The Watauga River - this section is located near the N.C. 105/Broadstone Road intersection. Photo by Ken Ketchie
The Watauga River – this section is located near the N.C. 105/Broadstone Road intersection. Photo by Ken Ketchie

By Jesse Wood

As the Town of Boone’s water intake project on the South Fork of the New River drags on into 2015, continuing to jump or skirt numerous hurdles along the way, people around town have been asking: Why not pull water from the Watauga River?

W.K. Dickson, the Charlotte-based engineer firm hired by the Town of Boone, identified the Watauga River among 26 other sites for the town’s raw water intake system that will be capable of drawing four million gallons of water per day out of the New River once it comes on line in a few years.

According to an old pamphlet distributed by the Town of Boone detailing the project to residents, “The options spanned the area from Watauga Lake in Tennessee to the Yadkin River, including several sites on the South Fork of the New River.”

The Watauga River flows underneath N.C. 105.
The Watauga River flows underneath N.C. 105.

Based on W.K. Dickson’s analysis, the mayor and town council at the time chose the current site on the South Fork of the New River near Ashe County, which was noted as the “best option for the intake facility” in the pamphlet.

While W.K. Dickson doesn’t have authority to speak on behalf of the Town of Boone, Town Manager John Ward said that from his understanding there are three reasons the Watauga River wasn’t selected as the water source for the proposed intake.

  • Water from the Watauga River would require an interbasin transfer permit from the state.
  • 20 percent 7Q10 flow requirements were factored into the decision involving the amount of water available while meeting federal requirements.
  • Static lift from Watauga River to Boone is rather high, adding costs.

According to a state water allocation study by Duke’s Nicholas Institute for Environmental Policy Solutions, an interbasin transfer permit is “difficult to obtain.”

As for the 7Q10 flow? This is considered the standard measurement to evaluate stream flow for the purposes of water withdrawal and wastewater discharge, which the Town of Boone’s proposed water intake will accomplish. 7Q10 flow is defined as the lowest stream flow that is measured for seven consecutive days and this amount is estimated to be a once-every-10-years event.

According to DENR report, the Town of Beech Mountain is the only local water supply plan system that uses surface water from the Watauga Basin, which happens to be the smallest river basin in the state.

The vast majority of Boone is located in the New River Basin.

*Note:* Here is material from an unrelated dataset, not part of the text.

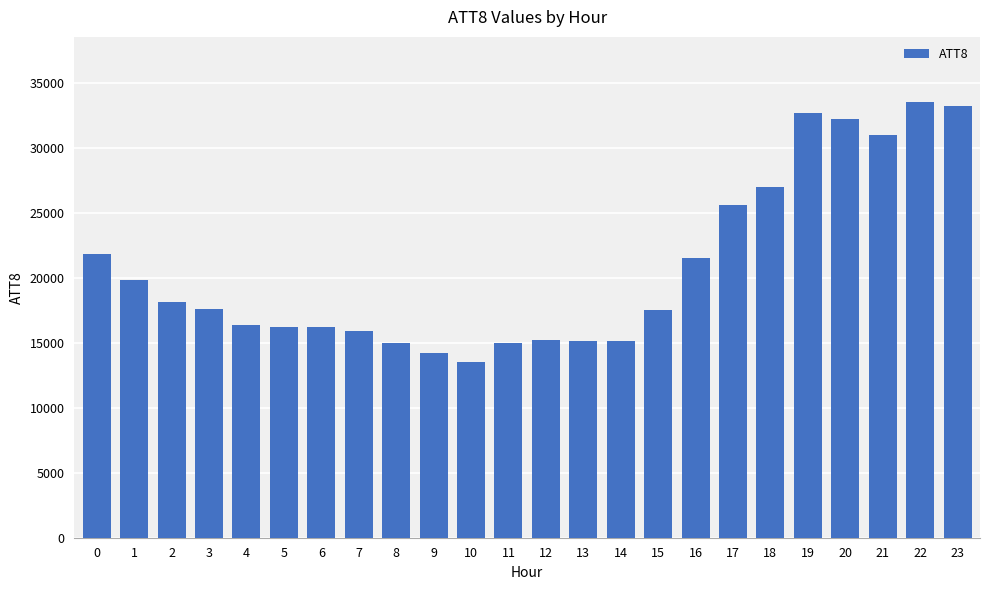

What is the change in value from 11 to 15?

+2500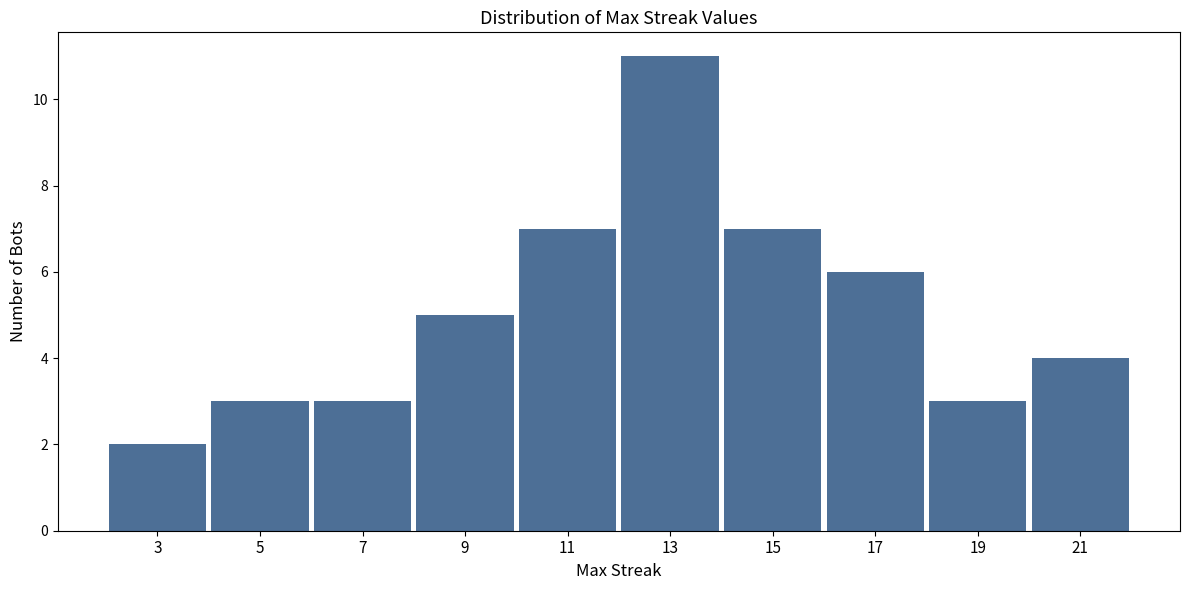

Over which range of the x-axis is the bar tallest?

12 to 14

The North Carolina section of the Watauga Basin is comprised of 206 square miles of headwaters of a larger 883-square-mile basin that is primarily located in Tennessee, according to a 2001 DENR Division of Water Resources report.

The section of the Watauga Basin in North Carolina drains the mountains of Watauga and Avery counties through the Elk and Watauga River, which flow into the Watauga Lake in Tennessee’s Carter County.

As for costs, it’s unclear how much more money the Town of Boone would have had to spend to transfer water into Boone from the Watauga River.

In 2008, 73 percent of town voters approved the $25-million bond referendum in  for a new intake system drawing water from the New River near Todd. Two years later, the Boone Town Council accepted a $20.5 million loan from the USDA to finance the project.